Toute cette première semaine du mois d’août, les vieilles pierres des bastides du Rouergue vont renvoyer avec éclats les rires des grands et des petits. Faire résonner aussi cette envie de jouer des artistes de rue. Jute récompense pour ces bénévoles des espaces culturels villefranchois qui depuis plus de 20 ans œuvrent avec passion et dévouement tels ces tailleurs de pierre qui ont construit cas remarquables bastides. Si c’est pour mieux les faire connaître que l’idée d’y inviter les spectacles vivants a émergé un jour, c’est pour les entendre à nouveau résonner des rires d’enfants que les organisateurs ont mis les bouchées doubles pour réussir cette 21e édition. A l’image de l’actuel président Francisco Gomez qui, ces derniers jours, a sillonné le festival d’Avignon et celui de Chalons, avant celui d’Aurillac dans quelques jours, pour faire son "marché" et penser, déjà, au festival de 2022.

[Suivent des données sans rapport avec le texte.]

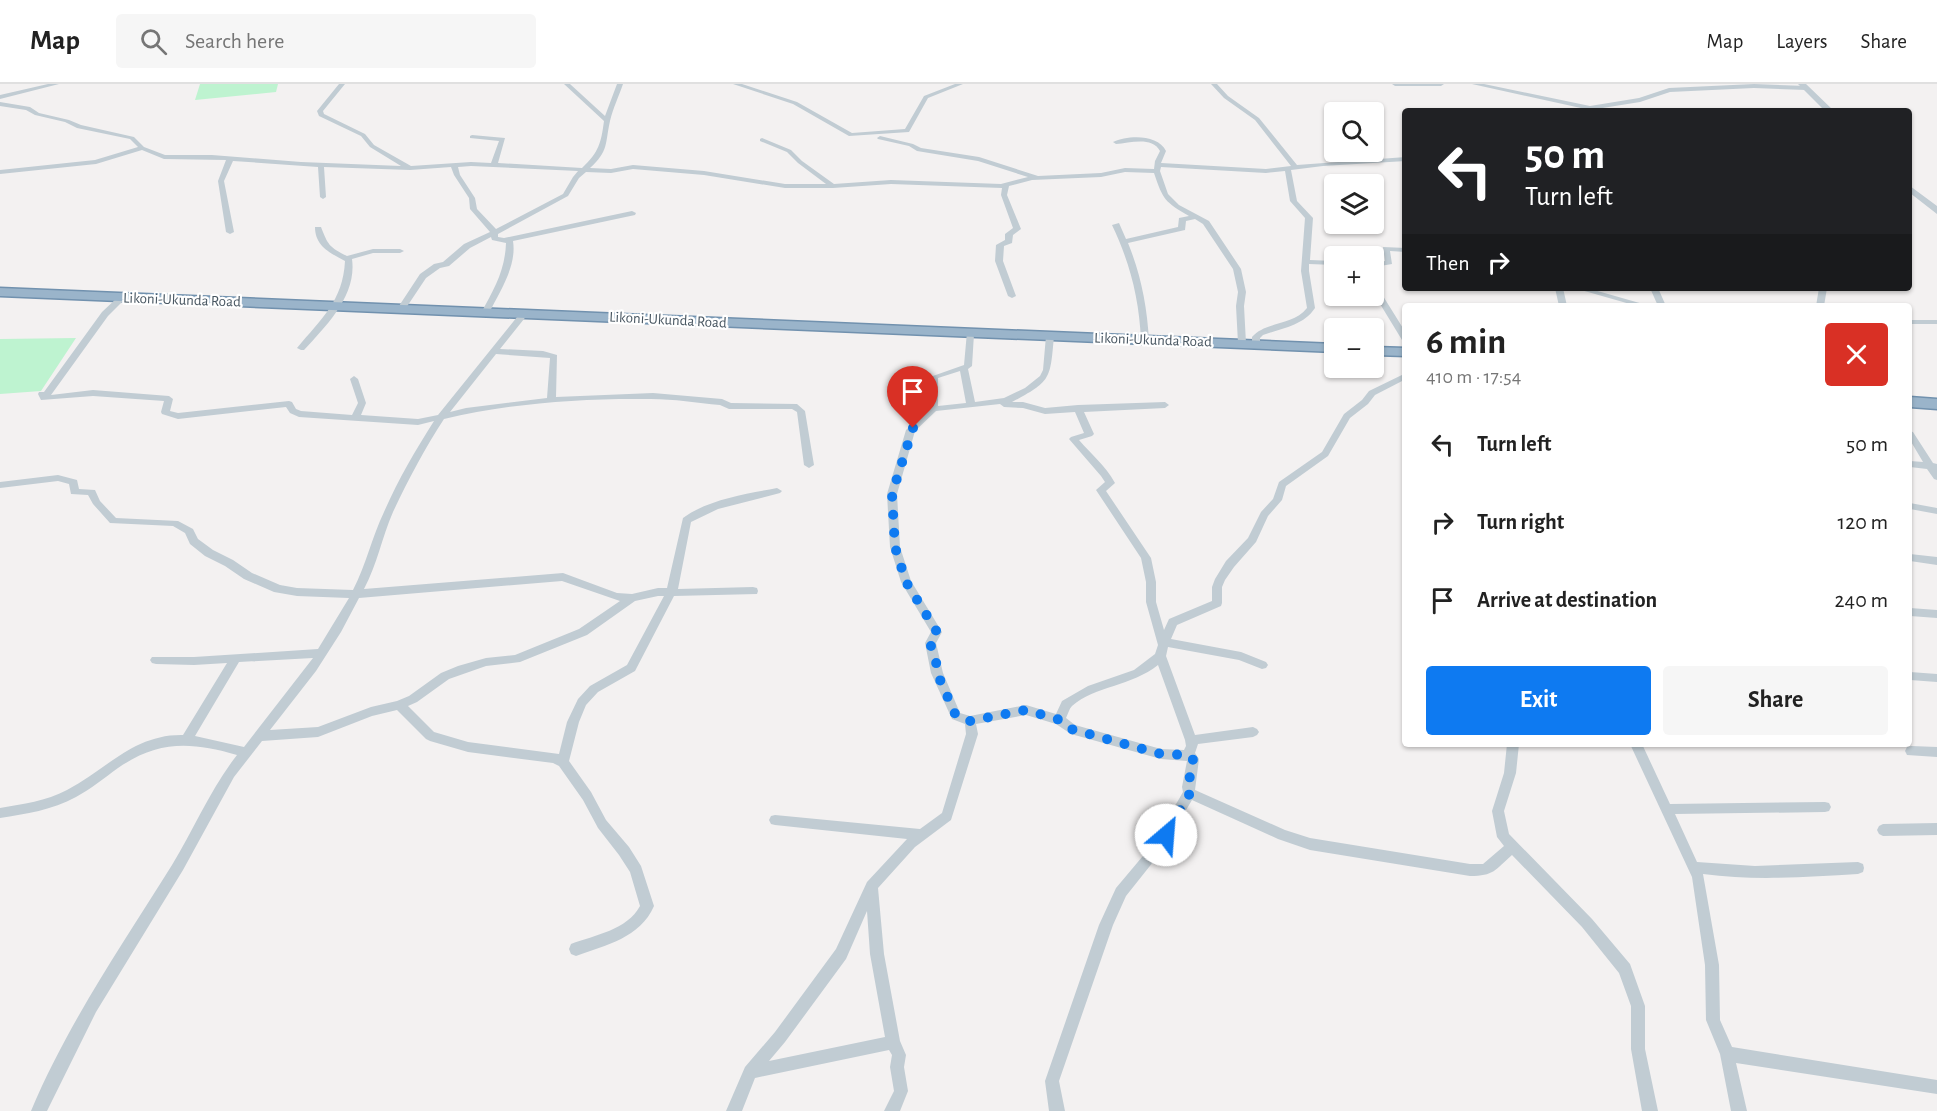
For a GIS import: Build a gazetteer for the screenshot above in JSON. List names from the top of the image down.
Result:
{
  "streets": {
    "highway": ["Likoni-Ukunda Road"]
  },
  "page": {
    "header": "Map",
    "search": "Search here",
    "nav": ["Map", "Layers", "Share"],
    "map_buttons": ["+", "−"],
    "turn": ["50 m", "Turn left"],
    "then": "Then",
    "heading": ["6 min", "410 m · 17:54"],
    "list": [
      {
        "name": "Turn left",
        "value": "50 m"
      },
      {
        "name": "Turn right",
        "value": "120 m"
      },
      {
        "name": "Arrive at destination",
        "value": "240 m"
      }
    ],
    "buttons": ["Exit", "Share"]
  }
}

"Ce festival, il en est amoureux", sourit Agathe Lebas, la seule permanente de l’association. "Il représente en tout cas beaucoup à ses yeux, et c’est la raison pour laquelle il tient à ce que l’accès au spectacle soit gratuit. Accessible à tous."

Justement, l’accessibilité, c’est bien ce qui, un peu à contrecœur, a obligé les organisateurs a déployer autant d’énergie qu’un acrobate sur un trapèze volant, avec la pandémie. "On a dû modifier certains sites, en réaménager d’autres afin de pouvoir contrôler les pass", explique Agathe Lebas. Le festival accueillant entre 300 et 700 spectateurs par spectacle.

Mais ce sacrifice-là, les bastides, après quelques années d’un doute parfois légitime au début de l’aventure, ne veulent plus s’en passer.

"700 personnes dans la bastide, mais c’est du jamais vu" s’est époustouflé un des édiles, lors du bilan du festival 2019 qui saluait les 20 ans de l’évènement.

Que ce soit dans la majestueuse bastide de Villefranche-de-Rouergue, au pied de la collégiale, dans la royale de Sauveterre-de-Rouergue, dans celle de Najac, à l’ombre de l’impressionnant fort, ou celle plus modeste de La Bastide-L’Évêque, ou encore la charmante de Villeneuve d’Aveyron, ou encore celle, plus discrète de Rieupeyroux, l’été ne peut plus se vivre sans le rire des familles. Le silence dans lequel ces bastides furent plongées dans l’été 2020 fut d’ailleurs une vraie souffrance. Les pierres n’avaient que la chaleur de l’été à renvoyer.

C’est dire si le coup d’envoi de ce festival, lundi 2 août, à La Bastide l’Evêque et Saint-Salvadou est attendu avec impatience. Durant la semaine, ce sont 38 spectacles produits par 26 compagnies qui rythmeront les journées et les soirées des bastides. Du bonheur.

Les bastides du Rouergue

C’est un chef-d’œuvre d’urbanisme. "Au Moyen Âge, c’est le mouvement urbanistique le plus important de toute l’Europe", résume Christophe Évrard, le spécialiste des Bastides du Rouergue. Bâties essentiellement dans le sud ouest, elles sont au nombre de six dans le département de l’Aveyron, qui marque la limite Est de cette étendue. Un département qui abrite,sans doute une des plus anciennes en tout cas celle qui connut le plus bel essor: Villefranche-de-Rouergue.

  • Entretien avec Francisco Gomes qui pilote ce Festival en bastides depuis plusieurs années et en gère la programmation.

Avez-vous imaginé ne pas pouvoir, cette année encore, monter ce Festival ?

Non pas du tout. Car les indicateurs étaient plutôt bons. Il n’y a que depuis une quinzaine de jours et la mise nn place du pass sanitaire que la situation est un peu plus confuse. Nous l’étions d’autant moins que tout se déroule en extérieur et que les conditions semblaient moins contraignantes en extérieur qu’en intérieur.

On imagine également que vous et votre équipe teniez également à faire revivre ce Festival…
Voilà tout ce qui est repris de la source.